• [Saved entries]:
_ _ _ _
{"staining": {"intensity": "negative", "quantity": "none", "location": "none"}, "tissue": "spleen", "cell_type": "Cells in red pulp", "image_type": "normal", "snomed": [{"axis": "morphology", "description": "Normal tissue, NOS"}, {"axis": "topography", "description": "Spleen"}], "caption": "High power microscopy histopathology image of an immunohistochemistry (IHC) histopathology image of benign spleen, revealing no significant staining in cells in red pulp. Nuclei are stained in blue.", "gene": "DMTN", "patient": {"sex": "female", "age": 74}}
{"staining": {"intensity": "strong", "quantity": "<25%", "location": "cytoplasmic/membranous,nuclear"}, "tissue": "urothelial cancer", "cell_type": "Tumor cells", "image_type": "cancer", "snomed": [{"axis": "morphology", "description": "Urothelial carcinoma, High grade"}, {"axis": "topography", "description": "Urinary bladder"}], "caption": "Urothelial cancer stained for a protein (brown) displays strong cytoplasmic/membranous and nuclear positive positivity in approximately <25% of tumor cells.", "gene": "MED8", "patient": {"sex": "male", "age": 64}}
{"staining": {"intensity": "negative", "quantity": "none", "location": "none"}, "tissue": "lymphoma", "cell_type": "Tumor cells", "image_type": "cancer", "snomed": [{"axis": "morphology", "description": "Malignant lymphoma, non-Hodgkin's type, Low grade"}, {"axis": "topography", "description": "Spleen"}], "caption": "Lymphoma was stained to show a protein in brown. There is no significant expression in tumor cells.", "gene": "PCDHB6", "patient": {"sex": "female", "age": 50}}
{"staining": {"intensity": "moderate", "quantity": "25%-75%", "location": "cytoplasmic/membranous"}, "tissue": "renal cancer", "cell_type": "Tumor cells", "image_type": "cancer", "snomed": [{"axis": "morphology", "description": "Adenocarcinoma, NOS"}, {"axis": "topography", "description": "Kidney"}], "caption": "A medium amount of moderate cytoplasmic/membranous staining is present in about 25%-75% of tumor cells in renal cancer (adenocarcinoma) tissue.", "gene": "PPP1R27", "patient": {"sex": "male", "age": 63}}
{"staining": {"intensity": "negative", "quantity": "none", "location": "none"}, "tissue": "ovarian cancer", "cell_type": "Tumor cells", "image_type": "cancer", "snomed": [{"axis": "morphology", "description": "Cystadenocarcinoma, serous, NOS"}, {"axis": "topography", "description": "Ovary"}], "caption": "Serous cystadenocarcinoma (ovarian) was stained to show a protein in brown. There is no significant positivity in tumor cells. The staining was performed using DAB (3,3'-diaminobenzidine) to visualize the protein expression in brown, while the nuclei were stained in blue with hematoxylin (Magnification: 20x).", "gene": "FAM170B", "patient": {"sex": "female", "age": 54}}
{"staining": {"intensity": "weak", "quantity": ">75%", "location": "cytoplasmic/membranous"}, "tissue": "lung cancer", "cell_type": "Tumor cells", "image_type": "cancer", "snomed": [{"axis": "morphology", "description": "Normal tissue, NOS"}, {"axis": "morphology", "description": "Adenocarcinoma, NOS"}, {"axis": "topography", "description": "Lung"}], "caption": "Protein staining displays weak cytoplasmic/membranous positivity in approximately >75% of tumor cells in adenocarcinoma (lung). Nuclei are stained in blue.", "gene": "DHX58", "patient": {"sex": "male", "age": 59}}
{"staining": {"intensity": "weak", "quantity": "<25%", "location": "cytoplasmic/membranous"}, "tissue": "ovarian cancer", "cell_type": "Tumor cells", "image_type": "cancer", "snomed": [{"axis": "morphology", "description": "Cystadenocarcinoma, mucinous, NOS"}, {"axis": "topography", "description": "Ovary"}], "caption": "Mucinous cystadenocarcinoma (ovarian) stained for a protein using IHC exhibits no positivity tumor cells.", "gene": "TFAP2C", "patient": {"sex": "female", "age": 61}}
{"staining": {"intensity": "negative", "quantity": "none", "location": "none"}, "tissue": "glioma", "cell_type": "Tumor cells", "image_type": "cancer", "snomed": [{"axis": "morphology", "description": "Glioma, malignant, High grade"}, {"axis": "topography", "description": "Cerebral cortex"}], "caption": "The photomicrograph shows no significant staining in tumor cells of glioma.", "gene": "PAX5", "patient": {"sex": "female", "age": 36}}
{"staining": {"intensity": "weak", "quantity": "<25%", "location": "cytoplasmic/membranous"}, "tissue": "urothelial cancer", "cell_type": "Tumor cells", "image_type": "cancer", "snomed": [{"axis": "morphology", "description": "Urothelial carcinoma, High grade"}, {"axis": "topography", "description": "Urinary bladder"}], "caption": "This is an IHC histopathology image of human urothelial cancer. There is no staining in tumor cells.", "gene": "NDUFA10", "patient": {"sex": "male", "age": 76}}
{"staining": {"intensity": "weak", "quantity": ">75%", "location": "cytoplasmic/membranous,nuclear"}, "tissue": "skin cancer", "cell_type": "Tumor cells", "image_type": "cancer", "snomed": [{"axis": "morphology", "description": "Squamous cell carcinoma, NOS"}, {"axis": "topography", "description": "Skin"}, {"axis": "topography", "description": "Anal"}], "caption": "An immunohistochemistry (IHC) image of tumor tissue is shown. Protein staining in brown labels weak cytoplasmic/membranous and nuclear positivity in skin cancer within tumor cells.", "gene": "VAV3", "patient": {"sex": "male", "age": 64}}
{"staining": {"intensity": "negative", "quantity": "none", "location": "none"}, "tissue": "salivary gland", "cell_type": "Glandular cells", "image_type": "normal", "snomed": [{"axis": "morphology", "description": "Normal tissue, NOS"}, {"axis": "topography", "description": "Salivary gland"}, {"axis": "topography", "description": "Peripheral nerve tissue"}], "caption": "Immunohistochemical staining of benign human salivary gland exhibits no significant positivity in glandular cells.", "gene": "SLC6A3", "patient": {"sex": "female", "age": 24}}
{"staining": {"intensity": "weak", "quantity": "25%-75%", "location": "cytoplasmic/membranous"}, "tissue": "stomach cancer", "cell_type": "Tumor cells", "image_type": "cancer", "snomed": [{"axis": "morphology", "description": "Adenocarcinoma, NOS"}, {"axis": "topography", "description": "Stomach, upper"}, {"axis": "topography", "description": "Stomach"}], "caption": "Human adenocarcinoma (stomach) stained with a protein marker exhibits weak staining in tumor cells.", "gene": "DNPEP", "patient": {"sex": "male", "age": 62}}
_ _ _ _
• [Goal of the exercise]: Every entry is to be repeated precisely as it stands.

• [Result of this task]:
{"staining": {"intensity": "negative", "quantity": "none", "location": "none"}, "tissue": "spleen", "cell_type": "Cells in red pulp", "image_type": "normal", "snomed": [{"axis": "morphology", "description": "Normal tissue, NOS"}, {"axis": "topography", "description": "Spleen"}], "caption": "High power microscopy histopathology image of an immunohistochemistry (IHC) histopathology image of benign spleen, revealing no significant staining in cells in red pulp. Nuclei are stained in blue.", "gene": "DMTN", "patient": {"sex": "female", "age": 74}}
{"staining": {"intensity": "strong", "quantity": "<25%", "location": "cytoplasmic/membranous,nuclear"}, "tissue": "urothelial cancer", "cell_type": "Tumor cells", "image_type": "cancer", "snomed": [{"axis": "morphology", "description": "Urothelial carcinoma, High grade"}, {"axis": "topography", "description": "Urinary bladder"}], "caption": "Urothelial cancer stained for a protein (brown) displays strong cytoplasmic/membranous and nuclear positive positivity in approximately <25% of tumor cells.", "gene": "MED8", "patient": {"sex": "male", "age": 64}}
{"staining": {"intensity": "negative", "quantity": "none", "location": "none"}, "tissue": "lymphoma", "cell_type": "Tumor cells", "image_type": "cancer", "snomed": [{"axis": "morphology", "description": "Malignant lymphoma, non-Hodgkin's type, Low grade"}, {"axis": "topography", "description": "Spleen"}], "caption": "Lymphoma was stained to show a protein in brown. There is no significant expression in tumor cells.", "gene": "PCDHB6", "patient": {"sex": "female", "age": 50}}
{"staining": {"intensity": "moderate", "quantity": "25%-75%", "location": "cytoplasmic/membranous"}, "tissue": "renal cancer", "cell_type": "Tumor cells", "image_type": "cancer", "snomed": [{"axis": "morphology", "description": "Adenocarcinoma, NOS"}, {"axis": "topography", "description": "Kidney"}], "caption": "A medium amount of moderate cytoplasmic/membranous staining is present in about 25%-75% of tumor cells in renal cancer (adenocarcinoma) tissue.", "gene": "PPP1R27", "patient": {"sex": "male", "age": 63}}
{"staining": {"intensity": "negative", "quantity": "none", "location": "none"}, "tissue": "ovarian cancer", "cell_type": "Tumor cells", "image_type": "cancer", "snomed": [{"axis": "morphology", "description": "Cystadenocarcinoma, serous, NOS"}, {"axis": "topography", "description": "Ovary"}], "caption": "Serous cystadenocarcinoma (ovarian) was stained to show a protein in brown. There is no significant positivity in tumor cells. The staining was performed using DAB (3,3'-diaminobenzidine) to visualize the protein expression in brown, while the nuclei were stained in blue with hematoxylin (Magnification: 20x).", "gene": "FAM170B", "patient": {"sex": "female", "age": 54}}
{"staining": {"intensity": "weak", "quantity": ">75%", "location": "cytoplasmic/membranous"}, "tissue": "lung cancer", "cell_type": "Tumor cells", "image_type": "cancer", "snomed": [{"axis": "morphology", "description": "Normal tissue, NOS"}, {"axis": "morphology", "description": "Adenocarcinoma, NOS"}, {"axis": "topography", "description": "Lung"}], "caption": "Protein staining displays weak cytoplasmic/membranous positivity in approximately >75% of tumor cells in adenocarcinoma (lung). Nuclei are stained in blue.", "gene": "DHX58", "patient": {"sex": "male", "age": 59}}
{"staining": {"intensity": "weak", "quantity": "<25%", "location": "cytoplasmic/membranous"}, "tissue": "ovarian cancer", "cell_type": "Tumor cells", "image_type": "cancer", "snomed": [{"axis": "morphology", "description": "Cystadenocarcinoma, mucinous, NOS"}, {"axis": "topography", "description": "Ovary"}], "caption": "Mucinous cystadenocarcinoma (ovarian) stained for a protein using IHC exhibits no positivity tumor cells.", "gene": "TFAP2C", "patient": {"sex": "female", "age": 61}}
{"staining": {"intensity": "negative", "quantity": "none", "location": "none"}, "tissue": "glioma", "cell_type": "Tumor cells", "image_type": "cancer", "snomed": [{"axis": "morphology", "description": "Glioma, malignant, High grade"}, {"axis": "topography", "description": "Cerebral cortex"}], "caption": "The photomicrograph shows no significant staining in tumor cells of glioma.", "gene": "PAX5", "patient": {"sex": "female", "age": 36}}
{"staining": {"intensity": "weak", "quantity": "<25%", "location": "cytoplasmic/membranous"}, "tissue": "urothelial cancer", "cell_type": "Tumor cells", "image_type": "cancer", "snomed": [{"axis": "morphology", "description": "Urothelial carcinoma, High grade"}, {"axis": "topography", "description": "Urinary bladder"}], "caption": "This is an IHC histopathology image of human urothelial cancer. There is no staining in tumor cells.", "gene": "NDUFA10", "patient": {"sex": "male", "age": 76}}
{"staining": {"intensity": "weak", "quantity": ">75%", "location": "cytoplasmic/membranous,nuclear"}, "tissue": "skin cancer", "cell_type": "Tumor cells", "image_type": "cancer", "snomed": [{"axis": "morphology", "description": "Squamous cell carcinoma, NOS"}, {"axis": "topography", "description": "Skin"}, {"axis": "topography", "description": "Anal"}], "caption": "An immunohistochemistry (IHC) image of tumor tissue is shown. Protein staining in brown labels weak cytoplasmic/membranous and nuclear positivity in skin cancer within tumor cells.", "gene": "VAV3", "patient": {"sex": "male", "age": 64}}
{"staining": {"intensity": "negative", "quantity": "none", "location": "none"}, "tissue": "salivary gland", "cell_type": "Glandular cells", "image_type": "normal", "snomed": [{"axis": "morphology", "description": "Normal tissue, NOS"}, {"axis": "topography", "description": "Salivary gland"}, {"axis": "topography", "description": "Peripheral nerve tissue"}], "caption": "Immunohistochemical staining of benign human salivary gland exhibits no significant positivity in glandular cells.", "gene": "SLC6A3", "patient": {"sex": "female", "age": 24}}
{"staining": {"intensity": "weak", "quantity": "25%-75%", "location": "cytoplasmic/membranous"}, "tissue": "stomach cancer", "cell_type": "Tumor cells", "image_type": "cancer", "snomed": [{"axis": "morphology", "description": "Adenocarcinoma, NOS"}, {"axis": "topography", "description": "Stomach, upper"}, {"axis": "topography", "description": "Stomach"}], "caption": "Human adenocarcinoma (stomach) stained with a protein marker exhibits weak staining in tumor cells.", "gene": "DNPEP", "patient": {"sex": "male", "age": 62}}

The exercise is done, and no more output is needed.